Il caldo primaverile accompagna l'antica tradizione

Solo, si fa per dire, 27 gradi all'ombra, per una giornata che, tra le prime dell'anno, richiamano a Turi coloro che hanno nel loro sangue la tradizione del "passa pass". E come ogni 25 aprile, già dalle dieci circa, la villa comunale e lo spazio antistante la Chiesa di San Rocco si colorano delle sfumature degli abiti più belli. Piccoli e grandi, bambini e genitori, fasciati e padrini animano il paese che si impreziosisce degli odori del dì di festa. I più affaticati dagli anni ma da sempre legati al rito che si sta per compiere, occupano le poche sedie per assistere alla funzione religiosa e ascoltare le parole di Don Giovanni Amodio, che benedice tutti dinanzi al ceppo dell’Annunziata.

È poi intorno al mezzogiorno, sotto il sole del meridiano, che una lunga processione di bambini e famiglie compiono il tradizionale rito.

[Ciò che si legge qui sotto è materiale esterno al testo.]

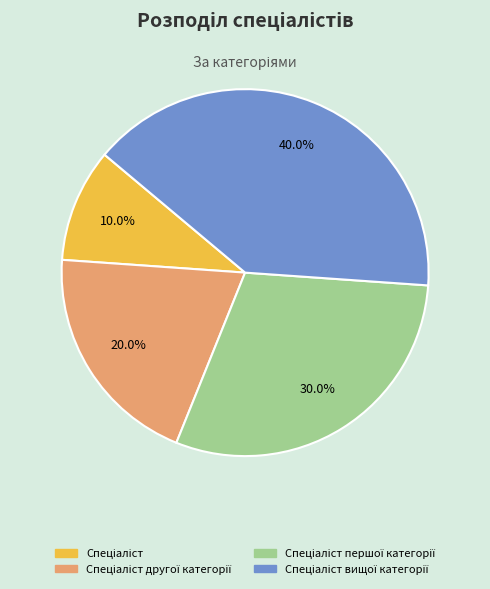

Does any single category account for the majority?

No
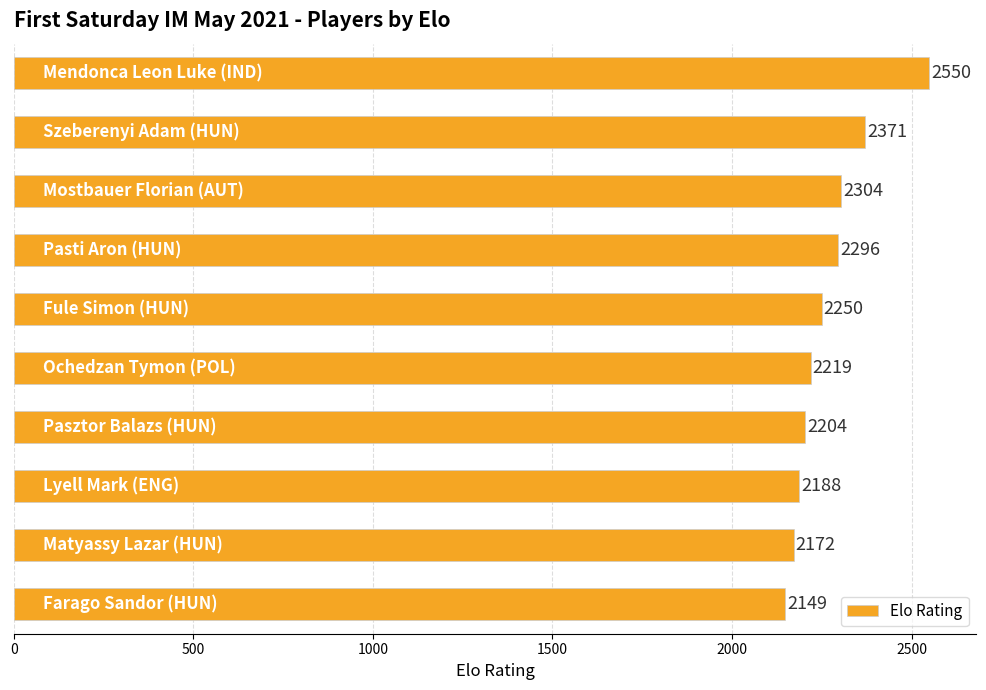

What is the greatest value displayed?

2550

È la Confraternita dell’Addolorata a dare il ritmo del passo, sfilando dopo la bassa musica seguiti dall’Arciprete che ha preceduto i portatori del ceppo scolpito raffigurante l’Annunciazione, seguito ancora dalle autorità e dai fedeli. Tra questi, numerosi i padrini o madrine che hanno tenuto per mano un bambino con una fascia colorata a tracolla, segno della durata di legame o di relazione. Tutti, in processione, hanno compiuto, come da tradizione, tre giri intorno alla chiesetta di San Rocco.

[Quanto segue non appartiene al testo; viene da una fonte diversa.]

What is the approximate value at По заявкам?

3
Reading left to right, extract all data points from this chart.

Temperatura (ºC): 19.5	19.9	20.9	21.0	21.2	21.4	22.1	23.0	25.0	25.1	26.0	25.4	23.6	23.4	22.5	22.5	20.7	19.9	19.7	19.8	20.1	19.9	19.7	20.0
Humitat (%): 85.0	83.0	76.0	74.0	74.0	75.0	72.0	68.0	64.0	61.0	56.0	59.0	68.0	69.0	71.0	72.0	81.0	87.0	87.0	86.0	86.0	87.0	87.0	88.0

Nei primi anni il rito si svolgeva il 25 marzo, giorno dei festeggiamenti in onore della Madonna Annunziata ma, dal momento che in questo periodo generalmente faceva freddo e la data coincideva con il periodo della Quaresima, don Donato Totire, rettore della chiesetta di san Rocco, nel 1950 fissò come data della celebrazione il 25 aprile. Il ‘passa passa’ detto anche ‘passata’ è la sopravvivenza di un antico rituale magico-religioso legato alla prevenzione e alla cura dell'ernia infantile. Il "passa pass" a Turi si svolge dal 1903, anno in cui i turesi hanno cominciato a disertare il "passa pass" di Gioia del Colle e Rutigliano. Nel tempo si è caratterizzato in diverse tipologie: passaggio attraverso un arco di foglie, un arco di pietra, una porta e poi un percorso circolare intorno ad un luogo sacro, come nel caso di Turi.